QUOTED PASSAGE:
▼▼▼
Aída Doninelli (November 4, 1898 – 1996) was a Guatemalan soprano. She was the first opera singer from Guatemala to perform at the Metropolitan Opera.

==Biography==
Aída Doninelli was born on November 4, 1898 in Guatemala City, one of six surviving children of a family who emigrated from Italy from 1894 to 1901. Her parents were Antonio Doninelli and Angela Pozzi. Her father reportedly named her Aída because he had just returned from a performance of Verdi's Aida on the evening of her birth.

Doninelli studied under Susana Illescas de Palomo at the Colegio de La Concepción. She debuted as a soloist in a Panama Canal Zone concert for returning World War I soldiers. In 1922, against her father's wishes, she married Mexican cellist José Silvestre Véliz. The pair toured the United States, with Doninelli singing and Véliz as accompanist.

Doninelli made her debut at the Metropolitan Opera in 1928 in her namesake Aida as an unseen priestess, singing offstage. Other roles she performed at the Met included Frasquita in Bizet's Carmen, Musetta in Puccini's La Bohème, Ellen in Delibes' Lakmé, Irma in Gustave Charpentier's Louise, Poussette in Jules Massenet's Manon, Laura in Verdi's Luisa Miller, Mme. Seraskier in Deems Taylor's Peter Ibbetson, Lisa in Vincenzo Bellini's La Sonnambula, Jemmy in Rossini's Guillaume Tell, and minor roles in Wagner's Parsifal and Tannhäuser, Verdi's La Forza del Destino, Ottorino Respighi's La Campana Sommersa, and Ildebrando Pizzetti's Fra Gherardo. Tired of a lack of leading roles, she left for the San Carlo Opera Company.

In 1938, she returned to Guatemala. She taught at the Conservatorio Nacional de Música (Guatemala)] and was the cultural attaché for Guatemala in Mexico.
▲▲▲
DATASET CONTENT:
▼▼▼
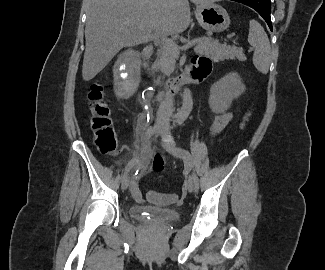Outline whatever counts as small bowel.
<instances>
[{"instance_id": "obj_1", "label": "small bowel", "mask_w": 325, "mask_h": 270, "mask_svg": "<svg viewBox=\"0 0 325 270\" xmlns=\"http://www.w3.org/2000/svg\"><path fill=\"white\" fill-rule=\"evenodd\" d=\"M212 70V62L211 60L204 55H198L192 58L189 64V75L194 80H203L207 77ZM233 119L232 112H224L217 115L211 124L210 130L213 134L222 131ZM162 168V162L157 161L155 163V169L159 170ZM132 196L136 201L142 200V194L139 190L138 185L133 182L132 183Z\"/></svg>"}]
</instances>
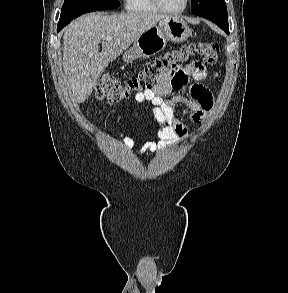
▲▲▲
WHAT NEEDS TO BE DONE:
Transcribe the passage on Aída Doninelli word for word, from "Doninelli made her" up to and including "Guatemala in Mexico.".

THE REPLY:
Doninelli made her debut at the Metropolitan Opera in 1928 in her namesake Aida as an unseen priestess, singing offstage. Other roles she performed at the Met included Frasquita in Bizet's Carmen, Musetta in Puccini's La Bohème, Ellen in Delibes' Lakmé, Irma in Gustave Charpentier's Louise, Poussette in Jules Massenet's Manon, Laura in Verdi's Luisa Miller, Mme. Seraskier in Deems Taylor's Peter Ibbetson, Lisa in Vincenzo Bellini's La Sonnambula, Jemmy in Rossini's Guillaume Tell, and minor roles in Wagner's Parsifal and Tannhäuser, Verdi's La Forza del Destino, Ottorino Respighi's La Campana Sommersa, and Ildebrando Pizzetti's Fra Gherardo. Tired of a lack of leading roles, she left for the San Carlo Opera Company.

In 1938, she returned to Guatemala. She taught at the Conservatorio Nacional de Música (Guatemala)] and was the cultural attaché for Guatemala in Mexico.